Dr. David Signer ist Afrika-Redakteur in der Auslandsredaktion der Neuen Zürcher Zeitung.

 

Eine differenzierte Berichterstattung über den Konflikt hat es in Österreich bisher kaum gegeben. Der französische Militäreinsatz wurde nur bis zur Rückeroberung der wichtigsten Städte im Norden Malis verfolgt. Andere Aspekte sind fast völlig unter den Tisch gefallen.

Die Berichterstattung zu Mali speist sich fast ausschließlich aus französischen Quellen und Medien. Dass »embedded journalists« im Einsatz sind und es kaum unabhängige Informationen aus dem Krisengebiet gibt, wurde – anders als im Irak-Krieg 2003 – so gut wie nicht thematisiert.

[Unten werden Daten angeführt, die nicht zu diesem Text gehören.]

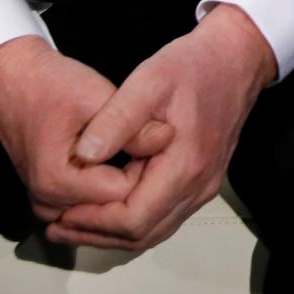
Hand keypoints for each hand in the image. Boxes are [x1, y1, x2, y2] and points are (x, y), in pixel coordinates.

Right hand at [0, 37, 168, 222]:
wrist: (13, 82)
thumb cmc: (51, 85)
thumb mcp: (98, 96)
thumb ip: (132, 124)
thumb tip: (168, 138)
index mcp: (58, 180)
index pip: (126, 194)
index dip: (149, 167)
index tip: (155, 140)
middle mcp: (48, 201)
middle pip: (115, 208)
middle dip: (139, 179)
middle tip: (149, 143)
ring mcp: (46, 204)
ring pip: (105, 211)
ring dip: (126, 187)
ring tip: (135, 150)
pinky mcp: (49, 199)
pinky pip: (91, 208)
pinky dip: (110, 191)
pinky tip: (123, 163)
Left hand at [48, 3, 276, 251]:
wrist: (236, 59)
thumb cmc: (192, 67)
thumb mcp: (148, 82)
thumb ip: (116, 121)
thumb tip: (83, 157)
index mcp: (186, 166)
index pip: (134, 218)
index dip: (93, 222)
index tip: (60, 212)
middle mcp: (199, 186)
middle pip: (143, 235)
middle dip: (96, 234)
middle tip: (56, 226)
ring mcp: (204, 187)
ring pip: (154, 231)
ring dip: (112, 233)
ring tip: (72, 224)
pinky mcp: (202, 181)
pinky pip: (164, 217)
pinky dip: (131, 222)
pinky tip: (105, 210)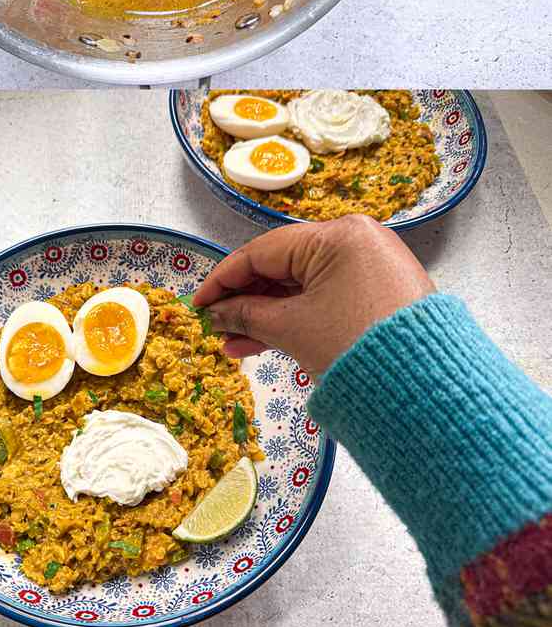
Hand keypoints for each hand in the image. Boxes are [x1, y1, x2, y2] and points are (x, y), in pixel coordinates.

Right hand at [191, 215, 434, 377]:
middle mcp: (359, 241)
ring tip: (235, 343)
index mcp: (338, 234)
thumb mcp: (290, 328)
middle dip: (247, 301)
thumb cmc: (358, 348)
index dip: (223, 279)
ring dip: (268, 315)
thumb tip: (217, 313)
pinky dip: (298, 318)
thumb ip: (245, 314)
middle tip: (216, 325)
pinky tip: (265, 341)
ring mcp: (374, 268)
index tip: (198, 302)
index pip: (262, 251)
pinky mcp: (382, 294)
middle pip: (284, 268)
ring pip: (304, 287)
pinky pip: (327, 299)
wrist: (428, 392)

Wichtig ist österreichischen Medien der »Österreich-Aspekt«. Das gilt für die Boulevard-Blätter und die Austria Presse Agentur, aber auch der ORF und die Qualitätszeitungen können sich dem nicht ganz entziehen. Entsprechend breit wurde deshalb über den Einsatz einer Handvoll Ärzte des Bundesheeres in der EU-Ausbildungsmission in Mali berichtet.

Julia Raabe ist Redakteurin im Ressort Außenpolitik des Standard (Wien).

 

Afrika wird in lettischen Medien generell wenig Aufmerksamkeit geschenkt. Als die malische Regierung im März 2012 gestürzt wurde, erschienen nur ein paar kurze Beiträge in den Zeitungen. Das Material stammte meist von ausländischen Medien. Berichte aus erster Hand gibt es kaum – eine Ausnahme ist der Bericht der EU-Korrespondentin von Latvian Radio, Ina Strazdina. Sie reiste nach Bamako sowie Koulikoro und sprach dort mit malischen Bürgern und Offiziellen.

Über den schwierigen Zugang zu Informationen vor Ort erfährt das Publikum fast nichts. Auch sind die Rollen in dem Konflikt in lettischen Medien klar verteilt. Die Rebellen werden als potenzielle terroristische Bedrohung für Europa dargestellt und die französische Armee als Befreier, die die malische Regierung im Kampf gegen die Sharia unterstützt.

Die Lettin Aleksandra Jolkina ist Journalistin und promoviert derzeit in London.